• [Document passage]:
4 thoughts on “A family thicket

  1. I would be very cautious about having DNA tests done. The most that any commercial company can do is 1) tell you the geographic area from which your ancestors came from, and 2) tell you if and who in their own company’s database you may be related to. But there is a dark side of DNA testing that goes into greater risks.

    Absent writing an article on the subject, there is a document which discusses the risks in having DNA testing done, and it is found here:

    https://highlander.com/wp-content/uploads/2018/12/JS-ABCs-of-Family-Research-Prelim.pdf

    The primary problem is the security of your own personal DNA information. Both the government and big pharma want your DNA information, and companies like 23andMe have already established links to big pharma. Do you agree with that?

    Additionally, once the government has your DNA information (and none of the commercial DNA company’s databases are secure), you are at risk as being identified as a criminal by government. Do you want that?

    “Modern technologies can now detect and analyze DNA from samples comprised of only 16 cells. But due to the touch-transfer properties of DNA, determining how those cells reached the surface on which they were found is impossible. Tiny amounts of touch-transferred DNA have placed people at locations they had never visited and implicated people for crimes they did not commit.”

    How does that suit you? You might also ask why the government of a country that is allegedly ‘free’ would want to have everyone’s DNA. Fourth Amendment? The Fourth Amendment does not apply if you voluntarily surrender your own DNA into a database in which the government can gets its hands.

    This is not to suggest that commercial genealogical DNA tests are bad or that you should not get the tests done – this is only a suggestion that you be cautious if and when you decide to do the deed.

    Questions and comments are invited.

  2. A fascinating study! Congratulations on unraveling the connections. I have often looked at some of my close matches and thought that they must be farther back than they looked because of either multiple connections in Colonial New England or early Quaker communities, but this really brings the idea home.

• [Records]:

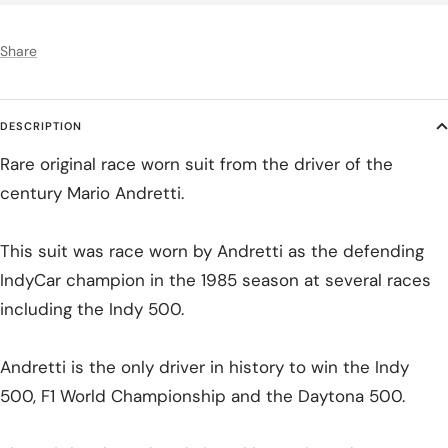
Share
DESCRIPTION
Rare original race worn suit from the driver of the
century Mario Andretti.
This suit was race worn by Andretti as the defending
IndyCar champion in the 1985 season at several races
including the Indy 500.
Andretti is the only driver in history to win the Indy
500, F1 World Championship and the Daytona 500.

• [Work request 1]:
In the DNA testing comments, rewrite everything from "4 thoughts on" down to "into greater risks.", swapping "cautious" for "careful".
• [Work request 2]:
According to the DNA testing comments, modern technologies can detect and analyze DNA from samples of how many cells?
• [Work request 3]:
Continue the DNA testing comments from the point where they end.

• [Final answer 1]:
4 thoughts on “A family thicket

  1. I would be very careful about having DNA tests done. The most that any commercial company can do is 1) tell you the geographic area from which your ancestors came from, and 2) tell you if and who in their own company’s database you may be related to. But there is a dark side of DNA testing that goes into greater risks.

• [Final answer 2]:
Only 16 cells.

• [Final answer 3]:
  3. Chris,Thanks for this useful example of DNA in your research. You remind me that I need to take a closer look at having multiple tests run for my wife and / or her family members too.

    Nancy’s coming in on AncestryDNA with about 16 different ethnicities (from the Baltic States to the Bantu to the Andean tribes, etc..) so I’d like see as many “glimpses” as possible – not to mention the help other testing might provide in filling in a few more lines of her Bloodgood family tree.

    For me, when it comes to DNA testing, the benefits will always be – at the very least – equal to the risk.

    Thanks again Chris!

  4. Some years ago I worked for a Catholic diocesan newspaper and was assign to write a story about American immigrant relatives of a recently canonized priest from Jalisco named Cristobal Magallanes. With the aid of a Mexican genealogist, I was able to verify these relatives’ family tradition that St. Cristobal was their (somewhat distant) cousin. This experience with Mexican genealogy introduced me to the factor of endogamy in the families within Mexican villages — it’s likely that almost everyone in St. Cristobal’s village is his cousin at some degree or other, and probably related to him along more than one line, in the sort of ways Chris Child has explained here. It comes about when geography and smaller population size limits the available candidates for marriage, a lot like what I’ve found with my wife’s early Connecticut ancestors.